Именно тогда мама поднялась с места – стремительно, словно внезапно вспомнила что-то, – прижимая к бокам стиснутые в кулаки руки. И вдруг пошла в неверном направлении – шаг за шагом, прямо по центральному проходу. Все растерялись, не зная, что делать, ведь обычно Кэтлин Блэр Варгезе всегда всеми командовала, и с чего вдруг она идет к кафедре с таким видом, будто ее позвали? Даже пастор Митчелл выглядел озадаченным.
«Кэтлин, с тобой все в порядке?» – спросил он, дождавшись, когда она остановится перед ним.
Ее ответа мы не расслышали.

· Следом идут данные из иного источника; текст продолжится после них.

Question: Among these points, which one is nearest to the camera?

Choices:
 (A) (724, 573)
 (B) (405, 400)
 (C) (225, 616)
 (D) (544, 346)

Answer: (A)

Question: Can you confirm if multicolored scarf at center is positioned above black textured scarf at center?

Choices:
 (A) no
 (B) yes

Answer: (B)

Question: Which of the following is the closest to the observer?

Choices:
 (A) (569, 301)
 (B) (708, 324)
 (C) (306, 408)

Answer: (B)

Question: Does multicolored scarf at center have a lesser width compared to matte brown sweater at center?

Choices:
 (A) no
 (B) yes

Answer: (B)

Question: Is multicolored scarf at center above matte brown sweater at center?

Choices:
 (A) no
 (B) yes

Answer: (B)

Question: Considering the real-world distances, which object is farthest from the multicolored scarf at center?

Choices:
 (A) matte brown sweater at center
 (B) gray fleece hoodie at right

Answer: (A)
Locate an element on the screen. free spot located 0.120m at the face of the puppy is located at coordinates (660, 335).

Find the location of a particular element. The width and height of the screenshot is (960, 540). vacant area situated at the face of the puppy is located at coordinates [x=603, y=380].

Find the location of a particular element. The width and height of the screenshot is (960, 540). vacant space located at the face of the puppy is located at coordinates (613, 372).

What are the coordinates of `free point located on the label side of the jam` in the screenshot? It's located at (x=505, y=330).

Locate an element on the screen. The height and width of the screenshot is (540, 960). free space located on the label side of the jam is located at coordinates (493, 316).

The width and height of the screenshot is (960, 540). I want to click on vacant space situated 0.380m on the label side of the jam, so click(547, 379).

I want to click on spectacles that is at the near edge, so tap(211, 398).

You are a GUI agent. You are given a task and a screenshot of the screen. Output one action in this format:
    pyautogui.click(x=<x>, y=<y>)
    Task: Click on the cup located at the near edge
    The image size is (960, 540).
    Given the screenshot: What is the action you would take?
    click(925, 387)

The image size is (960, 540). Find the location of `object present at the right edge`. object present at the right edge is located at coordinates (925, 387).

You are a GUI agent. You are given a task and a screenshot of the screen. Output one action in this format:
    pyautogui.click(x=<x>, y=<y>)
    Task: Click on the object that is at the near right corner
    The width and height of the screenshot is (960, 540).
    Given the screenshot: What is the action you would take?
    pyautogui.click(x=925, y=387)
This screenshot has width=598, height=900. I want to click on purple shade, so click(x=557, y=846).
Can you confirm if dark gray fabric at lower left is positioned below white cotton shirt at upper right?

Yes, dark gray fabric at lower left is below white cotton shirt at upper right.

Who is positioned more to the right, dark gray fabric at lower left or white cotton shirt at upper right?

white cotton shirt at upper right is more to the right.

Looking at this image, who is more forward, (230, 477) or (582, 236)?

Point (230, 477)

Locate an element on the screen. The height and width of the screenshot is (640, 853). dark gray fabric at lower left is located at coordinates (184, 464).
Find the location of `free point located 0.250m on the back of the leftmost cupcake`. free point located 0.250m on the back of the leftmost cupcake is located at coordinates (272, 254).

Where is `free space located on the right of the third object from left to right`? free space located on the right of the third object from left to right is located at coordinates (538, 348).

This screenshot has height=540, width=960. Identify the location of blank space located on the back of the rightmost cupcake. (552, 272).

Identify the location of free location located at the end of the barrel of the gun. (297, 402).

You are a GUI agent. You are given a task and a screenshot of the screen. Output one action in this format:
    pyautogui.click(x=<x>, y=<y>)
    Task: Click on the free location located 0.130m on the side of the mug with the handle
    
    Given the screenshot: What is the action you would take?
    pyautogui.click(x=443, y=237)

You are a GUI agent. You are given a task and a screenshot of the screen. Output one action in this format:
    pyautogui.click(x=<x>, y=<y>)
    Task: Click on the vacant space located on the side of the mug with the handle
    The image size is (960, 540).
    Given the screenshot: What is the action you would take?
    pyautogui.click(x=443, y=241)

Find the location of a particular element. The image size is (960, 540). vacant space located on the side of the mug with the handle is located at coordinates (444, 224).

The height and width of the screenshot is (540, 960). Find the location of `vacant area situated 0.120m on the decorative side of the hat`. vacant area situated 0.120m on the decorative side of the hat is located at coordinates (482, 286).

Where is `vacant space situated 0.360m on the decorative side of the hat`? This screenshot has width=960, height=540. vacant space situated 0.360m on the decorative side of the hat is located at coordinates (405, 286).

Тогда она повторила громче: «Моя мать умерла».
Прихожане зашептались, а папа тоже встал с места, хотя в церкви обычно старался не привлекать к себе внимания. Нельзя сказать, что его намеренно обижали, всего лишь говорили что-нибудь вроде: «А мы в Лаббоке устраиваем на Рождество гимн света», как будто за пятнадцать лет он об этом так и не узнал. В общем, он быстро подошел к маме, взял ее за руку, и, когда она к нему обернулась, все ахнули: она тяжело дышала, ее лицо покраснело и блестело от пота.
«Она умерла, Арвин, – сказала мама. – Умерла и больше никогда не вернется».
«Бабушка Синди?» – прошептал Санджей с квадратными глазами.
Каждую субботу после обеда мы с бабушкой Синди «курили» сладкие «сигаретки» на лужайке, пока бабушка курила настоящие.
«Нет», – ответила я, поскольку мама и папа возвращались к нам и все уставились на них, а потом на меня и на Санджея.
Да и что еще я могла ответить? Что я тогда понимала? Папа открыл входную дверь, глянул на нас, и мы выскользнули из церкви вслед за родителями. И оказались на улице, где светило солнце, пофыркивали дождеватели на газонах и от горячего бетона пахло водой.
«С бабушкой все в порядке?» – спросил Санджей.
Я посмотрела на папу, папа посмотрел на маму, а мамин рот раскрывался все шире, пока она не зажала его рукой.
«С ней все хорошо?» – не унимался Санджей, повысив голос, и папа достал телефон.
Через несколько гудков бабушка Синди, сидевшая за рулем своего кабриолета, прокричала сквозь встречный ветер, что перезвонит, когда сможет съехать на обочину. Папа повесил трубку. Мы все перевели взгляд на маму. Она выглядела совершенно безжизненной.